Sunday, October 3, 2010

Column: Need some light entertainment? Get yourself a nephew.


By Thomas Winterhoff
First published on December 13, 2000
Copyright © Thomas Winterhoff

 
My nephew has got to be the coolest three-year old on the planet.

I am in the enviable position of being either an uncle or a pseudo-uncle to a six-pack of kids belonging to sundry relatives or close friends. Since my wife and I are waiting at least a few more few years before starting a family of our own, all these wee folk essentially provide a pre-natal boot camp, if you will, to prepare us for what we may see in years to come.

The nicest thing about it is that we can revert to kids ourselves as we play with Lego and throw water balloons. It also gives us the very welcome option of quickly handing the little tykes back to their rightful owners once they starting oozing liquids or other noxious substances, or start destroying the house beyond recognition. It’s a very convenient arrangement – and offers up some premium entertainment value at the same time.

Take Nigel, for instance. His happy arrival in our lives took place just over three years ago and the fun hasn’t let up since.

When he was still about a week or two away from crawling for real, he would spend hours rocking back and forth on all fours and then make tentative forays across the carpet – with largely unpredictable results. It was sort of like watching a prairie hayseed test-driving a new tractor, but not quite getting the hang of the gearshift. He would start moving in reverse and you could see his brow furrow up, perplexed that his objective seemed to be moving ever farther away.
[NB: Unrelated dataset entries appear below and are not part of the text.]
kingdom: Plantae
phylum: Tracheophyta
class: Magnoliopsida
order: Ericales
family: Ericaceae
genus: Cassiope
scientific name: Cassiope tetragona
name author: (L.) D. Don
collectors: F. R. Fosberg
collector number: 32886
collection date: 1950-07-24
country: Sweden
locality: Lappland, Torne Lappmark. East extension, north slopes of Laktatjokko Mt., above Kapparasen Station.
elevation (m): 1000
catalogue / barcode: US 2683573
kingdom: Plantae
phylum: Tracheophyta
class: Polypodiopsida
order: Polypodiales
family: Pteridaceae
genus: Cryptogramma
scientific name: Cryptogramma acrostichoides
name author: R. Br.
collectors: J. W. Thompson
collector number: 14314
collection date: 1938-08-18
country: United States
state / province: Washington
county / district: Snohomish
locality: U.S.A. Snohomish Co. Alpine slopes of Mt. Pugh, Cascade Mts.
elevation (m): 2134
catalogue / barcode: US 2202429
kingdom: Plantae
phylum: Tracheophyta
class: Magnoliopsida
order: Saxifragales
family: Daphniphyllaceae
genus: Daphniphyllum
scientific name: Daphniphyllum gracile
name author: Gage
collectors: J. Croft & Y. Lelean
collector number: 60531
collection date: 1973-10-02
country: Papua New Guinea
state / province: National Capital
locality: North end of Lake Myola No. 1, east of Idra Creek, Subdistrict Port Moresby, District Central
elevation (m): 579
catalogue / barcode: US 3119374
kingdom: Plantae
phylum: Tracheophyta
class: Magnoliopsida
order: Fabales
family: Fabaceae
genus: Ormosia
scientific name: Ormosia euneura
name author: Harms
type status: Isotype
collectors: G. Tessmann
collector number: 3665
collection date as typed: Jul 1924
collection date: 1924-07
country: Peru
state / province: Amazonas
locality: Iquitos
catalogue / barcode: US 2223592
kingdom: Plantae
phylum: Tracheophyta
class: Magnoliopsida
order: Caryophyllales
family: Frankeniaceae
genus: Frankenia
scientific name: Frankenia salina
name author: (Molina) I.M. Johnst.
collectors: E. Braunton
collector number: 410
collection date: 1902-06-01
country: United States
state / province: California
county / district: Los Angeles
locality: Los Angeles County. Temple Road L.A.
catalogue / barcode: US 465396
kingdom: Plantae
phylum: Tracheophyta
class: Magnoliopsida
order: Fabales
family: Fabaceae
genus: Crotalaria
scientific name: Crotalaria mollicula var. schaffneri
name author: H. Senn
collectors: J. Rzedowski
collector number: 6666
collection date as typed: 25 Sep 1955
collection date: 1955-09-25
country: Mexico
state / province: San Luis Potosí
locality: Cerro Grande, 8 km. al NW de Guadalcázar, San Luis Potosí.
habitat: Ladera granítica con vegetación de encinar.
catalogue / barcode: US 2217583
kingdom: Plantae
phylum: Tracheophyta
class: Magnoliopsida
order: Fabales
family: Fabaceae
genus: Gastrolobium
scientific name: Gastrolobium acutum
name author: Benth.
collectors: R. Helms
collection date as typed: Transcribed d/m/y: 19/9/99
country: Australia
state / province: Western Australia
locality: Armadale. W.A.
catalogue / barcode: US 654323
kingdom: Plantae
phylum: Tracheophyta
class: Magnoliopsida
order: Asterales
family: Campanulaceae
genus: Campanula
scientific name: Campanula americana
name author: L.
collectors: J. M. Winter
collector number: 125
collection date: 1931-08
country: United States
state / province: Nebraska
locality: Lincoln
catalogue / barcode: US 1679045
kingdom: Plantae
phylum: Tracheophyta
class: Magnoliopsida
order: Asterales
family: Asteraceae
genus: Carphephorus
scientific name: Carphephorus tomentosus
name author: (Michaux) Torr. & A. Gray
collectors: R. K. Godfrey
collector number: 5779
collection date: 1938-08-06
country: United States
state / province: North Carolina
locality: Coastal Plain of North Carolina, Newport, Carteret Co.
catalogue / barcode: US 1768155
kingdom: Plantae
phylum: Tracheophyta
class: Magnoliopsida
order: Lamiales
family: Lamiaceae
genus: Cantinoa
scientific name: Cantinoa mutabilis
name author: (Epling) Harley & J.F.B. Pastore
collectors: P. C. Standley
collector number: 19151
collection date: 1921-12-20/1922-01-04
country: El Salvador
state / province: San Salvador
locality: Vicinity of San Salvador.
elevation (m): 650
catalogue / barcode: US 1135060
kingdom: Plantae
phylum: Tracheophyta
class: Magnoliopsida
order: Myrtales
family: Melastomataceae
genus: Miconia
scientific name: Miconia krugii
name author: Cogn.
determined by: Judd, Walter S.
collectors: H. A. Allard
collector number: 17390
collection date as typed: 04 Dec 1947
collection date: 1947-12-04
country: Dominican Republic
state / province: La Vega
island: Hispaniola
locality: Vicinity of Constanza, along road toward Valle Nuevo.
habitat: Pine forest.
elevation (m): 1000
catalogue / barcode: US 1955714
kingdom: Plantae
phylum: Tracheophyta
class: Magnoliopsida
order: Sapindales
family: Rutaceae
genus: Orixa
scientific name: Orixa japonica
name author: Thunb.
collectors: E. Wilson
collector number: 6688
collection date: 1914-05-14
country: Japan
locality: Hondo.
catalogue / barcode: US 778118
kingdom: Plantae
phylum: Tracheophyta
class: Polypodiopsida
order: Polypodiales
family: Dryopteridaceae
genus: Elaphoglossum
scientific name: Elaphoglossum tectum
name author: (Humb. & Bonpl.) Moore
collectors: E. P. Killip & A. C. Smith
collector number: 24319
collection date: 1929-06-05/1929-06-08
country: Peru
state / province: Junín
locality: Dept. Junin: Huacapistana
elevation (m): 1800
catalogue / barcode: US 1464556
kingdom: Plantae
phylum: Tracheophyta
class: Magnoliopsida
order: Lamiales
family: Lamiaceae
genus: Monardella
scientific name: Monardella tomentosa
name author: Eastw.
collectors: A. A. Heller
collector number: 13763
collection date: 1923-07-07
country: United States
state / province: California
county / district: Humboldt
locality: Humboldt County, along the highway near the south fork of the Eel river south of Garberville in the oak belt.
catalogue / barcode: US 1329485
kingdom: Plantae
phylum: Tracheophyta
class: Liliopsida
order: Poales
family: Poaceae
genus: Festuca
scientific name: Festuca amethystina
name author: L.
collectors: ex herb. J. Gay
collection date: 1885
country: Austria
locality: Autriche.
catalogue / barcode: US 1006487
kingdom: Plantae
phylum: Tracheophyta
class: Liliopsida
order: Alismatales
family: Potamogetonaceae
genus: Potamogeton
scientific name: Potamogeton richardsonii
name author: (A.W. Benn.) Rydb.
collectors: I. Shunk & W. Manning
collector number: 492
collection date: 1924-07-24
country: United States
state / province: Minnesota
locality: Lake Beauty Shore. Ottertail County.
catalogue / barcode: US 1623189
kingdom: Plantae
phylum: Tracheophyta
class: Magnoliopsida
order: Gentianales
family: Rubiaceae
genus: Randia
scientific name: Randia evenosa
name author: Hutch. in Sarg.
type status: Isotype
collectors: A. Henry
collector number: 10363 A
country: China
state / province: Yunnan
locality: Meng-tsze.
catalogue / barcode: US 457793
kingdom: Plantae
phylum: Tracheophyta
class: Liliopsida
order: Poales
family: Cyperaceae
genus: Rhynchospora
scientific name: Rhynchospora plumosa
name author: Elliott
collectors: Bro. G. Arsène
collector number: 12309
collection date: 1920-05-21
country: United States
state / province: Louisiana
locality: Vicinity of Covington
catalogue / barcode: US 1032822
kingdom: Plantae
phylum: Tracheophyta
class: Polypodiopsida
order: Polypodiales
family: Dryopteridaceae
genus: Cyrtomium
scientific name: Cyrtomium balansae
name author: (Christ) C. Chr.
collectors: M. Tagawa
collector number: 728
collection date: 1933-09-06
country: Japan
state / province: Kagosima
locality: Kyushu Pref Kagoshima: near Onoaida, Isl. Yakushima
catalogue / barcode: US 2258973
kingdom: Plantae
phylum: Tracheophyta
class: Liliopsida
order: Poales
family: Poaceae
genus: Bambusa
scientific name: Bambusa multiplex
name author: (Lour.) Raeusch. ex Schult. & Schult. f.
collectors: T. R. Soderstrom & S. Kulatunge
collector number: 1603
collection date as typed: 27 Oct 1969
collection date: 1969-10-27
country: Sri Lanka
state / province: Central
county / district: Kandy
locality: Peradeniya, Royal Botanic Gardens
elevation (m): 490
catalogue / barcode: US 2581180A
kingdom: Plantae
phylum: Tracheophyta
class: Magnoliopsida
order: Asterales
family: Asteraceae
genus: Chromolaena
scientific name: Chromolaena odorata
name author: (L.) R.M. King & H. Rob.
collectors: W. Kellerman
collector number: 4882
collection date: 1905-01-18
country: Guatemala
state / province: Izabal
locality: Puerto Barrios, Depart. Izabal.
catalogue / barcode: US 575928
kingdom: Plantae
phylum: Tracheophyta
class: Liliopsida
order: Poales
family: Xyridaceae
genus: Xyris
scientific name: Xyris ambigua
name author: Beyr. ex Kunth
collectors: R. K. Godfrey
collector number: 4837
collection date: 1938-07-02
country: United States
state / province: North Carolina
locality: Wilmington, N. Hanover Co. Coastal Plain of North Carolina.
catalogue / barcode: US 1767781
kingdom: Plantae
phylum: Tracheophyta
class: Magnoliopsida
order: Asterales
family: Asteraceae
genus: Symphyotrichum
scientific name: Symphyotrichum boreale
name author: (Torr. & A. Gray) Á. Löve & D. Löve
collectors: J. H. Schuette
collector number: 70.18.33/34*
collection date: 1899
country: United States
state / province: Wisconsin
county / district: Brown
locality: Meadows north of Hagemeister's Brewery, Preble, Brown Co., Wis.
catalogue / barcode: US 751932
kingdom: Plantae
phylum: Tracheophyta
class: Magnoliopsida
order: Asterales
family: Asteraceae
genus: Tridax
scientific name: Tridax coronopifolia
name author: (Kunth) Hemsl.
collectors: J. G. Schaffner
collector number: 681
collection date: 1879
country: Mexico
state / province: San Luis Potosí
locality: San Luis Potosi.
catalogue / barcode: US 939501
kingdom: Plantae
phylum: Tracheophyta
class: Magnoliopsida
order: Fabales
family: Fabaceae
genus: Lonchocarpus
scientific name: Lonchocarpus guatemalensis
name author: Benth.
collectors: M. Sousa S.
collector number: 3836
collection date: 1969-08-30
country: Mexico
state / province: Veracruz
Of course, all that effort required a great deal of energy, but fortunately he recognized his tiny body’s fuel requirements and fed on virtually everything in his path. His OTD (Operational Theatre of Destruction) was astounding in its scope. Books, magazines, shower curtains and large pieces of furniture were his favourite foods early on, as was our remote control. On one memorable occasion, he managed to readjust our TV’s colour balance, gain access to channels that we didn’t even know existed and reportedly knock a few satellites out of orbit. There is still residual liquid emanating from the darned thing.

Who would have thought that a single baby could produce so much drool? In one form or another, his liquid output outstripped his intake by a factor of about four to one. It defied the laws of physics.

But just think of all the good one could do with such a remarkable and underutilized resource. You could line up a battalion of babies at the edge of the Gobi Desert, let ’em rip, and that barren wasteland would become a lush and verdant paradise overnight.

As Nigel grew into his “terrible twos”, his destructive powers became truly awesome and made Attila the Hun look like a lightweight. Once he had fully developed bipedal locomotive skills, he was off like a diapered rocket to cause chaos at every turn.

For millennia, humans have gradually perfected optimum methods for eating and drinking. Nigel, clearly a free thinker, chose to forge his own path in this regard. He would watch us taking small sips from our glasses, shake his head with a kind of tolerant amusement, and demonstrate a much more efficient method of drinking. After plunging his entire hand into his glass, thoroughly covering it and the table with milk, he would then simply lick the milk off his hand. Why no one had ever clued into this method before, his expression seemed to say, was beyond him.

Now that he’s older and enjoys conversing with everyone around him (often at an ear-splitting 140 decibels or more), Nigel is really coming into his own. When we babysat him last Halloween, we left the house exhausted.

We had envisioned a quiet evening of pumpkin carving and a few games to keep him amused, but that plan derailed almost before it started. He was very excited about the carving portion of the program and took the opportunity to poke a number of oddly shaped holes in the pumpkin while we weren’t looking.

Hoping to add to the spookiness of the evening, I mistakenly described in gory detail the fleshy “punkween” entrails I was extracting from the victim’s innards – forgetting for a moment that I was dealing with an emotionally sensitive and highly impressionable three-year-old. His face fell and he covered his eyes in horror, putting a premature end to his first pumpkin carving extravaganza and laying the groundwork for years of future therapy.

Fortunately, that episode was soon forgotten as we watched soccer on TV (he cheered for the referee), made a pirate ship out of the couch and scattered dozens of Hot Wheels cars to the four corners of the Earth.

Eventually all the excitement took its toll and his eyelids began to droop. Decked out in his rocketship pajamas and Pokemon runners, he snuggled up between my wife and I, and gamely tried to stay awake just a few minutes longer. He was essentially unconscious a few minutes later, with only a twitching forefinger subconsciously making some last-minute alterations to his nasal mucous configuration. All in all, it was a very successful evening.

Take it from me; a pint-sized relative of the nephew persuasion is pretty much the best fun around. If you already have a quasi-nephew or two, you know what I’m talking about. If your siblings haven’t had kids yet (but are so inclined), give them a bottle of wine, some Barry White CDs and some scented candles – and tell them to get busy. You don’t know all the fun you’re missing.